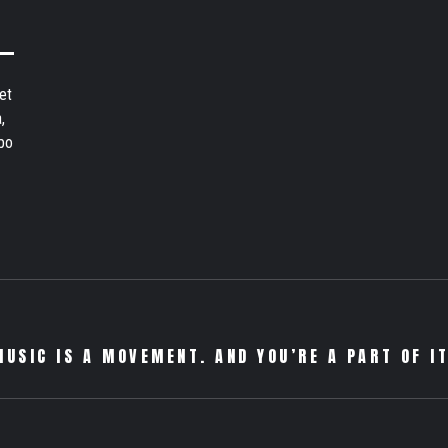
et
,
bo
MUSIC IS A MOVEMENT. AND YOU’RE A PART OF IT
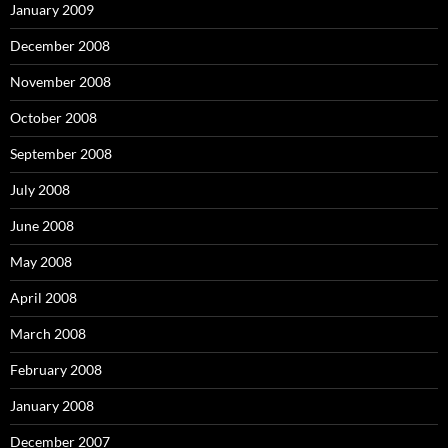
January 2009
December 2008
November 2008
October 2008
September 2008
July 2008
June 2008
May 2008
April 2008
March 2008
February 2008
January 2008
December 2007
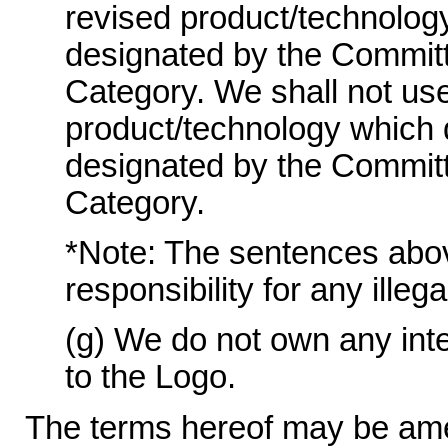
revised product/technolog
designated by the Committ
Category. We shall not use
product/technology which 
designated by the Committ
Category.
*Note: The sentences above 
responsibility for any illeg
(g) We do not own any intel
to the Logo.
The terms hereof may be ame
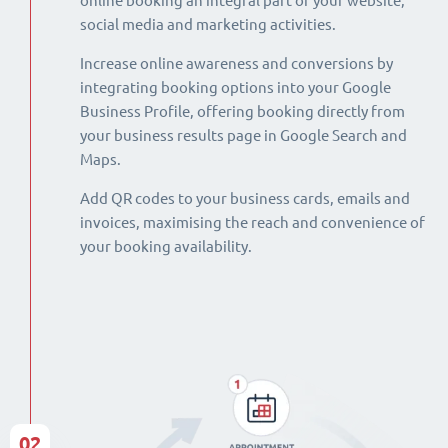
online booking an integral part of your website,
social media and marketing activities.
Increase online awareness and conversions by
integrating booking options into your Google
Business Profile, offering booking directly from
your business results page in Google Search and
Maps.
Add QR codes to your business cards, emails and
invoices, maximising the reach and convenience of
your booking availability.
02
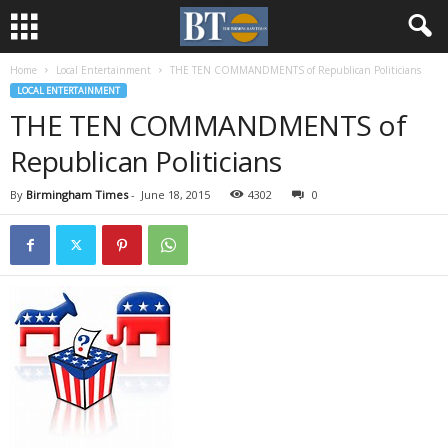
Home
Local Entertainment
THE TEN COMMANDMENTS of Republican Politicians
LOCAL ENTERTAINMENT
THE TEN COMMANDMENTS of
Republican Politicians
By
Birmingham Times
-
June 18, 2015
4302
0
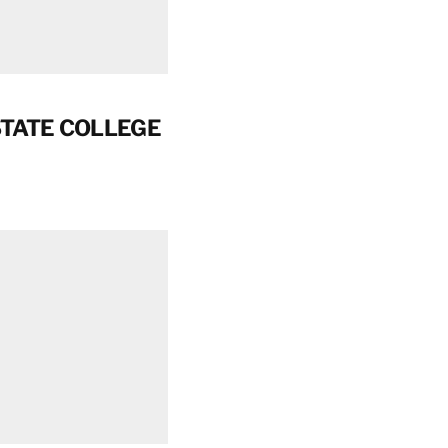
STATE COLLEGE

....

| TASK PROMPT |
Leaving the pictures out, output the material exactly as it appears.

| REPLY TO THE EXERCISE |
et
,
bo
MUSIC IS A MOVEMENT. AND YOU’RE A PART OF IT
January 2009
December 2008
November 2008
October 2008
September 2008
July 2008
June 2008
May 2008
April 2008
March 2008
February 2008
January 2008
December 2007
revised product/technolog
designated by the Committ
Category. We shall not use
product/technology which 
designated by the Committ
Category.
*Note: The sentences above 
responsibility for any illeg
(g) We do not own any intel
to the Logo.
The terms hereof may be ame
online booking an integral part of your website,
social media and marketing activities.
Increase online awareness and conversions by
integrating booking options into your Google
Business Profile, offering booking directly from
your business results page in Google Search and
Maps.
Add QR codes to your business cards, emails and
invoices, maximising the reach and convenience of
your booking availability.
02
Home
Local Entertainment
THE TEN COMMANDMENTS of Republican Politicians
LOCAL ENTERTAINMENT
THE TEN COMMANDMENTS of
Republican Politicians
By
Birmingham Times
-
June 18, 2015
4302
0
STATE COLLEGE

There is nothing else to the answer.